Alternative test output files are highly discouraged, so only add one when strictly necessary.
In order to maintain a clean test suite, make sure to explain why it has an alternative
output in the test header, and when we can drop the alternative output file in the future.

For example:

```sql
--
-- MULTI_INSERT_SELECT
--
-- This test file has an alternative output because of the change in the
-- display of SQL-standard function's arguments in INSERT/SELECT in PG15.
-- The alternative output can be deleted when we drop support for PG14
--
```
Including important keywords, like "PG14", "PG15", "alternative output" will
help cleaning up in the future.

## Randomly failing tests

In CI sometimes a test fails randomly, we call these tests "flaky". To fix these
flaky tests see [`src/test/regress/flaky_tests.md`](https://github.com/citusdata/citus/blob/main/src/test/regress/flaky_tests.md)

# Regression test best practices

* Instead of connecting to different nodes to check catalog tables, should use `run_command_on_all_nodes()` because it's faster than keep disconnecting / connecting to different nodes.

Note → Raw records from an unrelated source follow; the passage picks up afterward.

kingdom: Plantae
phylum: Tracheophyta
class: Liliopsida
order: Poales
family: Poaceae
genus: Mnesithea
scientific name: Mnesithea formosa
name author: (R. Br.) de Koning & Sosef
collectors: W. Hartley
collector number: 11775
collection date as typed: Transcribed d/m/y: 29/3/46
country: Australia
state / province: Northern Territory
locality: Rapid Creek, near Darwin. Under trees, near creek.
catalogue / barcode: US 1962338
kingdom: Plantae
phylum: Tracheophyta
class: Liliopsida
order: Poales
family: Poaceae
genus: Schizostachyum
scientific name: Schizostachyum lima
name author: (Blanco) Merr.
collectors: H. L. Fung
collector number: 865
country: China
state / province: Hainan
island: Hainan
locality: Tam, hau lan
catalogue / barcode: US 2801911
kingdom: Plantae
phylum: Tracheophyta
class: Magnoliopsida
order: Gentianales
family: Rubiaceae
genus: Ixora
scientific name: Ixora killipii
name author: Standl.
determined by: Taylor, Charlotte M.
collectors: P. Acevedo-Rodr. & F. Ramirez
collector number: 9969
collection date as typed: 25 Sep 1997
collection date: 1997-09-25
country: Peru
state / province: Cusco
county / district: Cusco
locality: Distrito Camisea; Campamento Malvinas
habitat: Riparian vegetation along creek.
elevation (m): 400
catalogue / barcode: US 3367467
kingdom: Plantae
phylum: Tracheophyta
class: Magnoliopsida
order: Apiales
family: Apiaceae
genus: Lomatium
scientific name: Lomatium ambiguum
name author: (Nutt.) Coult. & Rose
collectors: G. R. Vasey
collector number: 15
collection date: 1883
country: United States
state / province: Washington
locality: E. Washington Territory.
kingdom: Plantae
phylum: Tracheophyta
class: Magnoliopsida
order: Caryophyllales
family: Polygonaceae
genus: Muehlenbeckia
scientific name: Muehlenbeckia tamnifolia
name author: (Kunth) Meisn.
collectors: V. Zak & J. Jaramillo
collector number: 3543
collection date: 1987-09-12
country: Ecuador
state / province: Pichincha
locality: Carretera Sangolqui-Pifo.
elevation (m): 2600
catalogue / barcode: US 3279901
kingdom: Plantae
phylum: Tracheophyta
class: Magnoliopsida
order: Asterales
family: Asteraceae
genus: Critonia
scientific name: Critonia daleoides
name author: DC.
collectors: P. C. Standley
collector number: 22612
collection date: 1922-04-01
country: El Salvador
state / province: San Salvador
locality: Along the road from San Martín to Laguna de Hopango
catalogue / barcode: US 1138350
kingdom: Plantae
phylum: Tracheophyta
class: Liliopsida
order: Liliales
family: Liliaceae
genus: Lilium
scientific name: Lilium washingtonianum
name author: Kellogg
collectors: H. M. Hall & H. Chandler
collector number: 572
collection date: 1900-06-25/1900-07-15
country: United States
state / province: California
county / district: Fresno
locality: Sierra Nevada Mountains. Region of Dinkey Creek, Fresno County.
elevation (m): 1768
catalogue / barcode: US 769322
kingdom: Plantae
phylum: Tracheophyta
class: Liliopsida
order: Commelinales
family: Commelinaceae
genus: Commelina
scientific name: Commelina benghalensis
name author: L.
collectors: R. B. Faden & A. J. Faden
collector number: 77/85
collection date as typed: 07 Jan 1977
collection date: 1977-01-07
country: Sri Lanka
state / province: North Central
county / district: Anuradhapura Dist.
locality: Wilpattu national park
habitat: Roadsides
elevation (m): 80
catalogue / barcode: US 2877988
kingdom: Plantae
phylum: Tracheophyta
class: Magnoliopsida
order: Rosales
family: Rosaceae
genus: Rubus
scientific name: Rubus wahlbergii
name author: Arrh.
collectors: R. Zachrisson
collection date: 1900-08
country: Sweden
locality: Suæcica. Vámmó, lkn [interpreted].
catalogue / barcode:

* Tests should **define functions** for repetitive actions, e.g., by wrapping usual queries used to check catalog tables.
  If the function is presumed to be used by other tests in future, then the function needs to defined in `multi_test_helpers.sql`.

* If you're adding a new file, consider using `src/test/regress/bin/create_test.py your_new_test_name` to create the file. Or if you want to manually create it, make sure that your test file creates a schema and that it drops the schema at the end of the test to make sure that it doesn't leak any objects behind. See which lines `src/test/regress/bin/create_test.py` adds to the test file to understand what you need to do.

  For the object that are not bound to a schema, make sure to drop them at the end of the test too, such as databases and roles.